- **PROBLEM DETAILS**: For the entries below, the result should be an exact transcription of the lines from the one with "X1120000D01*" up to and including the one with "X280000D01*", and only those.

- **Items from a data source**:
====
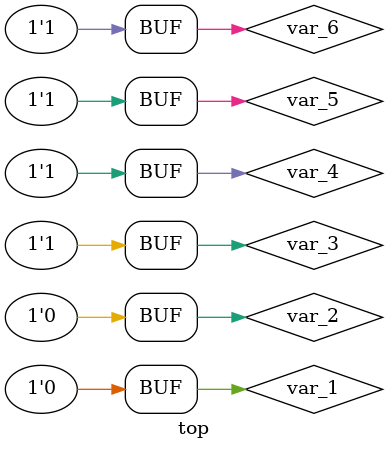
<source format=sv>
package pkg;
	typedef logic pkg_user_t;
endpackage

module top;
	typedef logic user_t;

	// Continuous assignment to a variable is legal
	user_t var_1;
	assign var_1 = 0;

	pkg::pkg_user_t var_2;
	assign var_2 = 0;

	// Mixing continuous and procedural assignments is illegal
	user_t var_3 = 0;
	assign var_3 = 1; // warning: reg assigned in a continuous assignment

	user_t var_4;
	initial var_4 = 0;
	assign var_4 = 1; // warning: reg assigned in a continuous assignment

	pkg::pkg_user_t var_5 = 0;
	assign var_5 = 1; // warning: reg assigned in a continuous assignment

	pkg::pkg_user_t var_6;
	initial var_6 = 0;
	assign var_6 = 1; // warning: reg assigned in a continuous assignment
endmodule

</source>
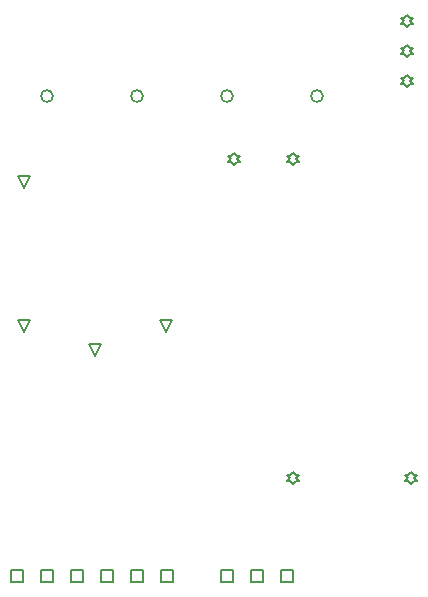
<source format=gbr>
%TF.GenerationSoftware,Altium Limited,Altium Designer,20.2.5 (213)*%
G04 Layer_Color=2752767*
%FSLAX26Y26*%
%MOIN*%
%TF.SameCoordinates,777CE05A-463F-4341-A6E9-F235672CD6F8*%
%TF.FilePolarity,Positive*%
%TF.FileFunction,Drawing*%
%TF.Part,Single*%
G01*
G75*
%TA.AperFunction,NonConductor*%
%ADD70C,0.005000*%
%ADD71C,0.006667*%
D70*
X880000Y180000D02*
Y220000D01*
X920000D01*
Y180000D01*
X880000D01*
X980000D02*
Y220000D01*
X1020000D01*
Y180000D01*
X980000D01*
X1080000D02*
Y220000D01*
X1120000D01*
Y180000D01*
X1080000D01*
X223780Y1493465D02*
X203780Y1533465D01*
X243780D01*
X223780Y1493465D01*
X460000Y934409D02*
X440000Y974409D01*
X480000D01*
X460000Y934409D01*
X223780Y1013150D02*
X203780Y1053150D01*
X243780D01*
X223780Y1013150D01*
X696221D02*
X676221Y1053150D01*
X716221D01*
X696221Y1013150D01*
X1499997Y1830003D02*
X1509997Y1840003D01*
X1519997D01*
X1509997Y1850003D01*
X1519997Y1860003D01*
X1509997D01*
X1499997Y1870003D01*
X1489997Y1860003D01*
X1479997D01*
X1489997Y1850003D01*
X1479997Y1840003D01*
X1489997D01*
X1499997Y1830003D01*
X1500000Y1930000D02*
X1510000Y1940000D01*
X1520000D01*
X1510000Y1950000D01*
X1520000Y1960000D01*
X1510000D01*
X1500000Y1970000D01*
X1490000Y1960000D01*
X1480000D01*
X1490000Y1950000D01*
X1480000Y1940000D01*
X1490000D01*
X1500000Y1930000D01*
X1499997Y2030003D02*
X1509997Y2040003D01*
X1519997D01*
X1509997Y2050003D01*
X1519997Y2060003D01*
X1509997D01*
X1499997Y2070003D01*
X1489997Y2060003D01*
X1479997D01*
X1489997Y2050003D01*
X1479997Y2040003D01*
X1489997D01*
X1499997Y2030003D01*
X680000Y180000D02*
Y220000D01*
X720000D01*
Y180000D01*
X680000D01*
X580000D02*
Y220000D01*
X620000D01*
Y180000D01*
X580000D01*
X480000D02*
Y220000D01*
X520000D01*
Y180000D01*
X480000D01*
X380000D02*
Y220000D01*
X420000D01*
Y180000D01*
X380000D01*
X280000D02*
Y220000D01*
X320000D01*
Y180000D01*
X280000D01*
X180000D02*
Y220000D01*
X220000D01*
Y180000D01*
X180000D01*
X1120000Y507008D02*
X1130000Y517008D01*
X1140000D01*
X1130000Y527008D01*
X1140000Y537008D01*
X1130000D01*
X1120000Y547008D01*
X1110000Y537008D01*
X1100000D01*
X1110000Y527008D01*
X1100000Y517008D01*
X1110000D01*
X1120000Y507008D01*
X1513701D02*
X1523701Y517008D01*
X1533701D01*
X1523701Y527008D01*
X1533701Y537008D01*
X1523701D01*
X1513701Y547008D01*
X1503701Y537008D01*
X1493701D01*
X1503701Y527008D01*
X1493701Y517008D01*
X1503701D01*
X1513701Y507008D01*
X1120000Y1570000D02*
X1130000Y1580000D01*
X1140000D01*
X1130000Y1590000D01*
X1140000Y1600000D01*
X1130000D01*
X1120000Y1610000D01*
X1110000Y1600000D01*
X1100000D01*
X1110000Y1590000D01*
X1100000Y1580000D01*
X1110000D01*
X1120000Y1570000D01*
X923149Y1570000D02*
X933149Y1580000D01*
X943149D01*
X933149Y1590000D01*
X943149Y1600000D01*
X933149D01*
X923149Y1610000D01*
X913149Y1600000D01*
X903149D01*
X913149Y1590000D01*
X903149Y1580000D01*
X913149D01*
X923149Y1570000D01*
D71*
X920000Y1800000D02*
G03*
X920000Y1800000I-20000J0D01*
G01*
X1220000D02*
G03*
X1220000Y1800000I-20000J0D01*
G01*
X620000D02*
G03*
X620000Y1800000I-20000J0D01*
G01*
X320000D02*
G03*
X320000Y1800000I-20000J0D01*
G01*
%TF.MD5,99a77af359d174de1323ce6aeb5c201b*%
M02*

</source>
====
- **SOLUTION TO THIS EXERCISE**:
X1120000D01*
Y180000D01*
X1080000D01*
X223780Y1493465D02*
X203780Y1533465D01*
X243780D01*
X223780Y1493465D01*
X460000Y934409D02*
X440000Y974409D01*
X480000D01*
X460000Y934409D01*
X223780Y1013150D02*
X203780Y1053150D01*
X243780D01*
X223780Y1013150D01*
X696221D02*
X676221Y1053150D01*
X716221D01*
X696221Y1013150D01*
X1499997Y1830003D02*
X1509997Y1840003D01*
X1519997D01*
X1509997Y1850003D01*
X1519997Y1860003D01*
X1509997D01*
X1499997Y1870003D01*
X1489997Y1860003D01*
X1479997D01*
X1489997Y1850003D01*
X1479997Y1840003D01*
X1489997D01*
X1499997Y1830003D01*
X1500000Y1930000D02*
X1510000Y1940000D01*
X1520000D01*
X1510000Y1950000D01*
X1520000Y1960000D01*
X1510000D01*
X1500000Y1970000D01*
X1490000Y1960000D01*
X1480000D01*
X1490000Y1950000D01*
X1480000Y1940000D01*
X1490000D01*
X1500000Y1930000D01*
X1499997Y2030003D02*
X1509997Y2040003D01*
X1519997D01*
X1509997Y2050003D01*
X1519997Y2060003D01*
X1509997D01*
X1499997Y2070003D01*
X1489997Y2060003D01*
X1479997D01*
X1489997Y2050003D01*
X1479997Y2040003D01*
X1489997D01*
X1499997Y2030003D01*
X680000Y180000D02*
Y220000D01*
X720000D01*
Y180000D01*
X680000D01*
X580000D02*
Y220000D01*
X620000D01*
Y180000D01*
X580000D01*
X480000D02*
Y220000D01*
X520000D01*
Y180000D01*
X480000D01*
X380000D02*
Y220000D01*
X420000D01*
Y180000D01*
X380000D01*
X280000D02*
Y220000D01*
X320000D01*
Y180000D01*
X280000D01*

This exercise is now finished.